Text extract ->

===

Egg on Your Face
Is 34 years young too old to egg someones house? I sure hope not because after some reminiscing about old times I think a good group of drunk friends randomly egging some houses, or maybe not so randomly (LOL), could be one heck of a fun evening.
I’m pretty sure most adolescents have egged a house in their day. It ranks right up there with TP-ing a house or shaving cream on Halloween – you simply cannot pass through your teen years without partaking in this juvenile yet harmless release of revenge. It begins all so innocent, too. A small group of teenage boys walk into the local grocery store at 10pm and purchase a dozen eggs each. Yep, nothing phishy going on here. You can toss out the old, “mom sent us to the store for breakfast” or “dad wants steak and eggs for dinner” excuse, but that cashier knows those encrusted embryos will meet their demise spattering across a garage door or brick wall or front bay window. A dozen cans of shaving cream for boys without a whisker between them? Carry on, nothing to see here…
I recall my first attempt at egging a house. It was so rookie. My buddy Rich and I thought up this brilliant idea one boring night without a target in mind. A quick trip to Dominick’s and we have a couple dozen fine Grade A Large projectiles. We take aim upon a brand new home near his subdivision and, standing clear in the middle of the street in plain view, launch our first egg-offensive. The first egg of each of ours hits the garage door squarely – Direct Hit! One problem – aluminum garage door and empty garage combine with shattering egg to make one very, very loud bang. I mean so loud that it scared the shit out of both human egg launchers and we split the area without releasing a second missile all the while laughing so hard we can barely run.

===

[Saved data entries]
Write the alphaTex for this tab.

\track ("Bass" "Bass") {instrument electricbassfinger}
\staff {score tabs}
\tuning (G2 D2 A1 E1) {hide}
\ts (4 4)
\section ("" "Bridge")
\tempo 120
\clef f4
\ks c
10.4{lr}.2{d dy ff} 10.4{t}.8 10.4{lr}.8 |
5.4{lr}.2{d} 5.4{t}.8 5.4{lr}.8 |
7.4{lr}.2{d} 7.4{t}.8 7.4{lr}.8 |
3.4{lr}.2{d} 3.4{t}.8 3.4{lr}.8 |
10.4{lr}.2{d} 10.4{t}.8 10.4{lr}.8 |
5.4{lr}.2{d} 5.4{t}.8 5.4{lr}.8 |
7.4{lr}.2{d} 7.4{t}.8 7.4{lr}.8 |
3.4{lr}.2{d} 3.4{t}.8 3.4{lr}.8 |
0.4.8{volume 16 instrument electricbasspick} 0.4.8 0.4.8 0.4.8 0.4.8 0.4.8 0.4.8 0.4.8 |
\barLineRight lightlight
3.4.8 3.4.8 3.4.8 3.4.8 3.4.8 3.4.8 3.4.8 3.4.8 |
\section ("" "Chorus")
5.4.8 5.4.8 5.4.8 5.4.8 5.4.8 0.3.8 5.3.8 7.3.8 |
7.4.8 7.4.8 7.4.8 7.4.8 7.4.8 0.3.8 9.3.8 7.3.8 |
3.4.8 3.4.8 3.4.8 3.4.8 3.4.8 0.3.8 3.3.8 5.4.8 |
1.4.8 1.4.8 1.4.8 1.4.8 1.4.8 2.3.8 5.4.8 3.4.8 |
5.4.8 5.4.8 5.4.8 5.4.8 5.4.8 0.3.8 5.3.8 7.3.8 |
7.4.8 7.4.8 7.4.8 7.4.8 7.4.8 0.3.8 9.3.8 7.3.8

===

In the post about egging houses, at which store did the writer and Rich get their eggs for the first attempt? These entries were taken from a separate source.

Dominick's